Consider the optimistic outlook for 2012 that Lennar‘s management recently expressed:
So 2 days ago on CNBC, Jamie Dimon of JPMorgan highlighted that he believed that housing was at or nearing the bottom of this downturn, and I believe he’s correct. I previewed in our third quarter conference call 3 months ago that we were beginning to see evidence of a genuine turn in residential and the residential housing market, and that this could be a harbinger of market stability. Last quarter, I was not ready to conclude that a real trend had been identified. This quarter, I’m feeling somewhat more confident that the market is, in fact, changing.

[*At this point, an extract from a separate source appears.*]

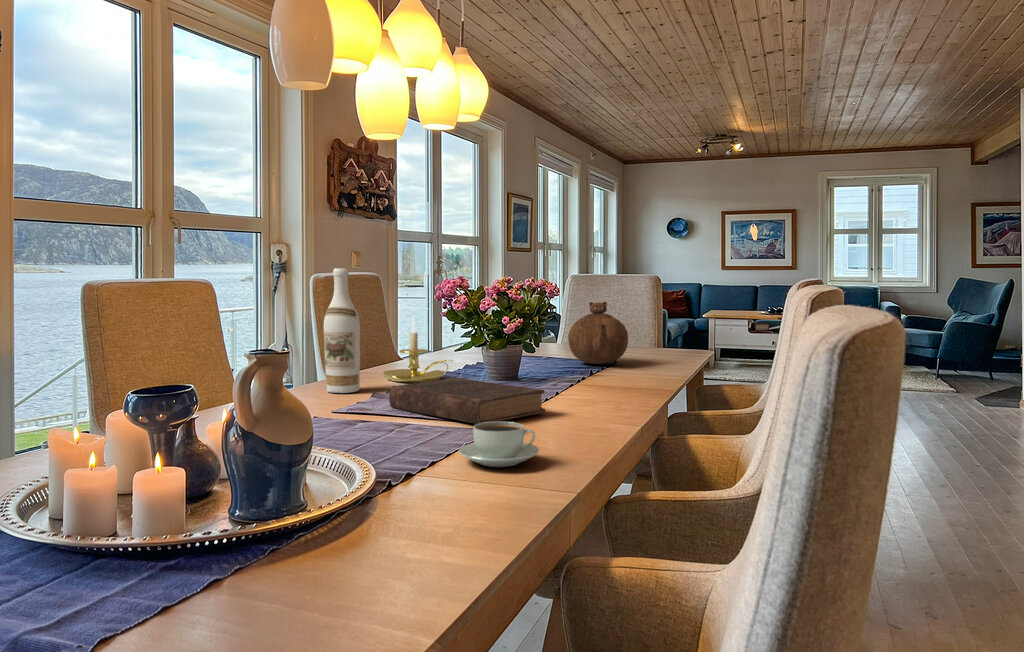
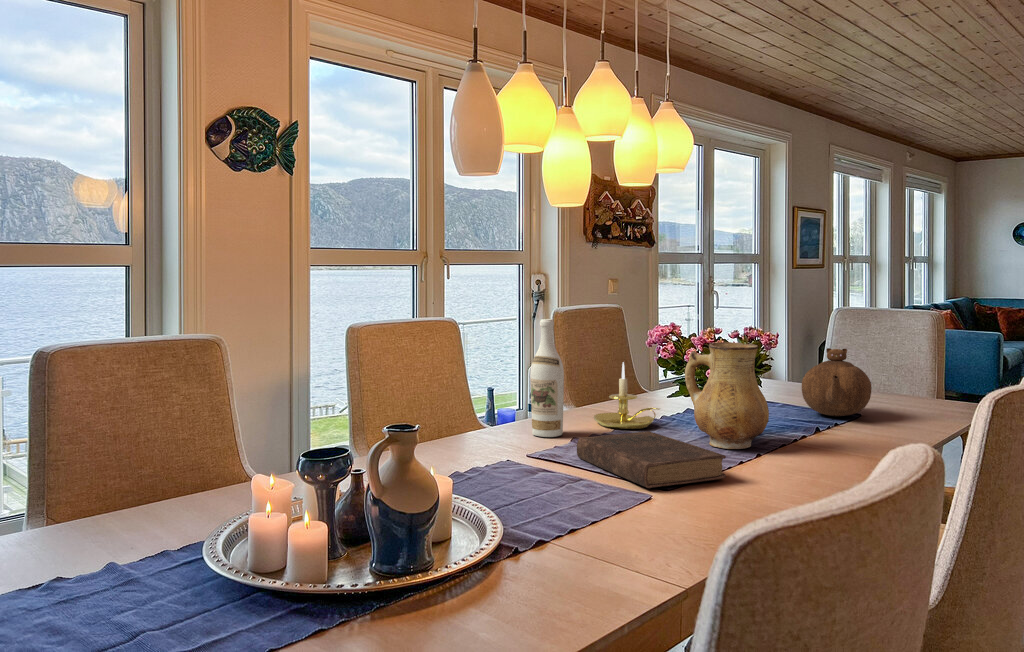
ceramic pitcher: none [482,291,562,392] -> present [685,342,769,449]
coffee cup: present [459,422,539,467] -> none [597,494,677,543]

As I noted earlier, we have just completed our 2-day review of all of operating divisions across the country. We’ve looked back at our 2011 results, and we’ve looked ahead to 2012 expectations. The consistent message is that the general environment is different this year than it has been in the past. There are discernible fundamental shifts appearing in the home market, and there are empirical compliments that are to date confirmatory that the market is showing signs of stability.
Lennar is the third biggest domestic home builderand I anticipate that it will more than double the homes sold to around 25K in 2014 – this being only half that achieved at the 2005 peak. Management has done a terrific job slashing building costs by one-third to $40 per square foot. With operations in just 14 states and comfortable financial shape, Lennar
also has strong room for domestic, let alone international, expansion. The company also maintains a distressed real estate investment business, Rialto. Investors should recall that the last business of this kind that Lennar operated was eventually acquired for $4.2B in 2005 after being spun off.
Consensus estimates for Lennar’s EPS forecast that it will grow by 60.4% to $0.77 in 2012 and then by 70.1% and 41.2% in the following two years. Assuming a multiple of 20x and a conservative 2013 EPS of $1.29, the rough intrinsic value o the stock is $25.80, implying 15.3% upside.
KB Home has made progress in its own rights. The company’s liquidity, especially in light of litigation, was previously a major headwind to value creation. Having exited 2011 with $480M in cash – even after making a payment more than half that amount to resolve the South Edge Complaint – and issued $350M worth of debt financing, the company has improved its capital position. As we advance into the spring season inflection point, KB Home is carrying forward momentum from a backlog y-o-y gain of 74%. As selling prices improve while SG&A is trimmed, KB Home is further well positioned to improve margins.
Consensus estimates for KB Home’s EPS forecast that it will improve to -$0.35 in 2012, turn positive at $0.38 in 2013, and then soar to $1.07 thereafter.